## Directions
For every entry below, give it back exactly and leave out any image.

## Given entries
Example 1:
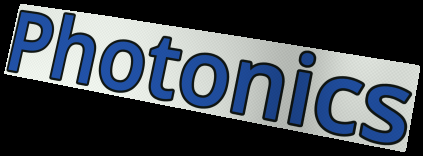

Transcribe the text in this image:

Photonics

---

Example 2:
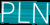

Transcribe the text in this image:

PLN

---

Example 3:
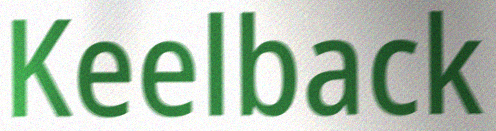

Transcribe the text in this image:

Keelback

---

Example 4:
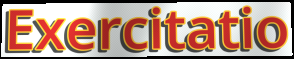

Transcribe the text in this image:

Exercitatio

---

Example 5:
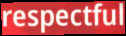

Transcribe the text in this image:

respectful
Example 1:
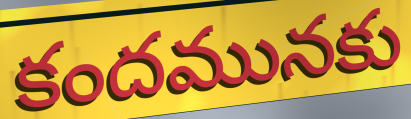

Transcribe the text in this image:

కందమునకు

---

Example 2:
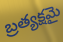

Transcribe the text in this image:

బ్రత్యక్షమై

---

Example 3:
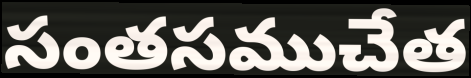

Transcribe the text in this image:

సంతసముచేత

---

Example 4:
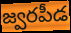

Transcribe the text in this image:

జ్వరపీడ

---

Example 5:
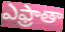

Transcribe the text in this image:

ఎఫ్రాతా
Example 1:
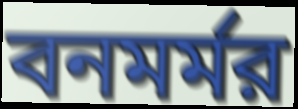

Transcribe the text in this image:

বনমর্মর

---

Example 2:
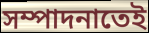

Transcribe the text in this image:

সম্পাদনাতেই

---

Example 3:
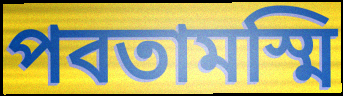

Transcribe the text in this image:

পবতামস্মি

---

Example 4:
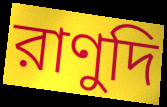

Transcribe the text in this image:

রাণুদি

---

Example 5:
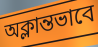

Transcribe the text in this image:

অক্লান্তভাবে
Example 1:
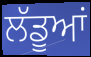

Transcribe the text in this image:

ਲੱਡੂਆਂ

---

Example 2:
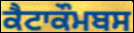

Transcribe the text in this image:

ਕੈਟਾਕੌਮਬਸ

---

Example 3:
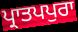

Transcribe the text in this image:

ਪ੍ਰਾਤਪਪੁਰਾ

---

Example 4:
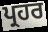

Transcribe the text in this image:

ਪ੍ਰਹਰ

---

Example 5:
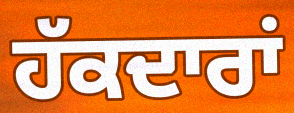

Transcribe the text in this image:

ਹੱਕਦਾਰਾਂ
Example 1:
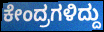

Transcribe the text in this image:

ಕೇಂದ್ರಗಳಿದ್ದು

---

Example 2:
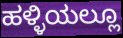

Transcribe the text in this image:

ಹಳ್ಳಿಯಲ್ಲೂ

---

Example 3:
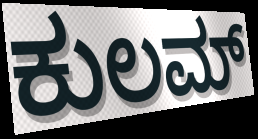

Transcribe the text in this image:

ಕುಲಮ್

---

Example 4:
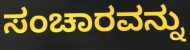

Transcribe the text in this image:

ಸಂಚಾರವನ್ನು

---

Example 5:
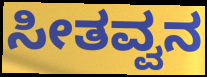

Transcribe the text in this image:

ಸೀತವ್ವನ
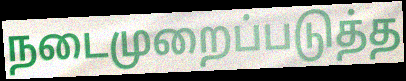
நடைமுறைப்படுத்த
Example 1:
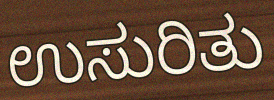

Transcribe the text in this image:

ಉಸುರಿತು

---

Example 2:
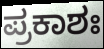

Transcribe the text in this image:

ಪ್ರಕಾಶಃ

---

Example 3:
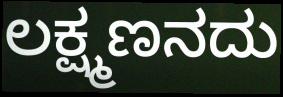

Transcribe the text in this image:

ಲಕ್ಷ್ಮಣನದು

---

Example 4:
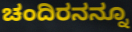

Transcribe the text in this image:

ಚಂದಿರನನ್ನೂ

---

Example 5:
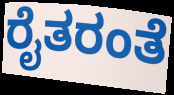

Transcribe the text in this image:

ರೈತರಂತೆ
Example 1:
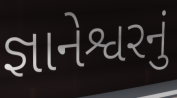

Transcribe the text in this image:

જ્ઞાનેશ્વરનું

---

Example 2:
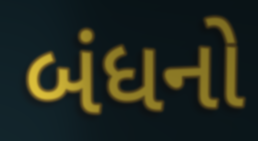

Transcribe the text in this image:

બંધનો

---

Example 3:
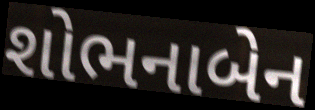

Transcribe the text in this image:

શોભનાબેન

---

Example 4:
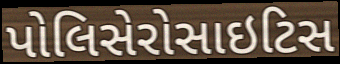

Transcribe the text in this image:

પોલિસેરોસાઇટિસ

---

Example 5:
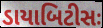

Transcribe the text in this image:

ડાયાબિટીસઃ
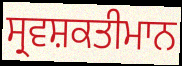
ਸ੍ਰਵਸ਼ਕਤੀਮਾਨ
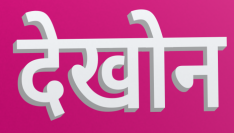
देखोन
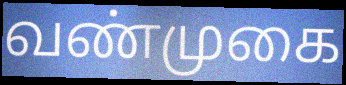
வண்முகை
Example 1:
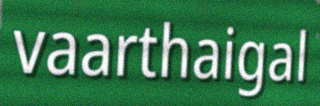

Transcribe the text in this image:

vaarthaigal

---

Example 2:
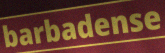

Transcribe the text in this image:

## Answer to this task
Example 1:

Transcribe the text in this image:

Photonics

---

Example 2:

Transcribe the text in this image:

PLN

---

Example 3:

Transcribe the text in this image:

Keelback

---

Example 4:

Transcribe the text in this image:

Exercitatio

---

Example 5:

Transcribe the text in this image:

respectful
Example 1:

Transcribe the text in this image:

కందమునకు

---

Example 2:

Transcribe the text in this image:

బ్రత్యక్షమై

---

Example 3:

Transcribe the text in this image:

సంతసముచేత

---

Example 4:

Transcribe the text in this image:

జ్వరపీడ

---

Example 5:

Transcribe the text in this image:

ఎఫ్రాతా
Example 1:

Transcribe the text in this image:

বনমর্মর

---

Example 2:

Transcribe the text in this image:

সম্পাদনাতেই

---

Example 3:

Transcribe the text in this image:

পবতামস্মি

---

Example 4:

Transcribe the text in this image:

রাণুদি

---

Example 5:

Transcribe the text in this image:

অক্লান্তভাবে
Example 1:

Transcribe the text in this image:

ਲੱਡੂਆਂ

---

Example 2:

Transcribe the text in this image:

ਕੈਟਾਕੌਮਬਸ

---

Example 3:

Transcribe the text in this image:

ਪ੍ਰਾਤਪਪੁਰਾ

---

Example 4:

Transcribe the text in this image:

ਪ੍ਰਹਰ

---

Example 5:

Transcribe the text in this image:

ਹੱਕਦਾਰਾਂ
Example 1:

Transcribe the text in this image:

ಕೇಂದ್ರಗಳಿದ್ದು

---

Example 2:

Transcribe the text in this image:

ಹಳ್ಳಿಯಲ್ಲೂ

---

Example 3:

Transcribe the text in this image:

ಕುಲಮ್

---

Example 4:

Transcribe the text in this image:

ಸಂಚಾರವನ್ನು

---

Example 5:

Transcribe the text in this image:

ಸೀತವ್ವನ
நடைமுறைப்படுத்த
Example 1:

Transcribe the text in this image:

ಉಸುರಿತು

---

Example 2:

Transcribe the text in this image:

ಪ್ರಕಾಶಃ

---

Example 3:

Transcribe the text in this image:

ಲಕ್ಷ್ಮಣನದು

---

Example 4:

Transcribe the text in this image:

ಚಂದಿರನನ್ನೂ

---

Example 5:

Transcribe the text in this image:

ರೈತರಂತೆ
Example 1:

Transcribe the text in this image:

જ્ઞાનેશ્વરનું

---

Example 2:

Transcribe the text in this image:

બંધનો

---

Example 3:

Transcribe the text in this image:

શોભનાબેન

---

Example 4:

Transcribe the text in this image:

પોલિસેરોસાઇટિસ

---

Example 5:

Transcribe the text in this image:

ડાયાબિટીસઃ
ਸ੍ਰਵਸ਼ਕਤੀਮਾਨ
देखोन
வண்முகை
Example 1:

Transcribe the text in this image:

vaarthaigal

---

Example 2:

Transcribe the text in this image:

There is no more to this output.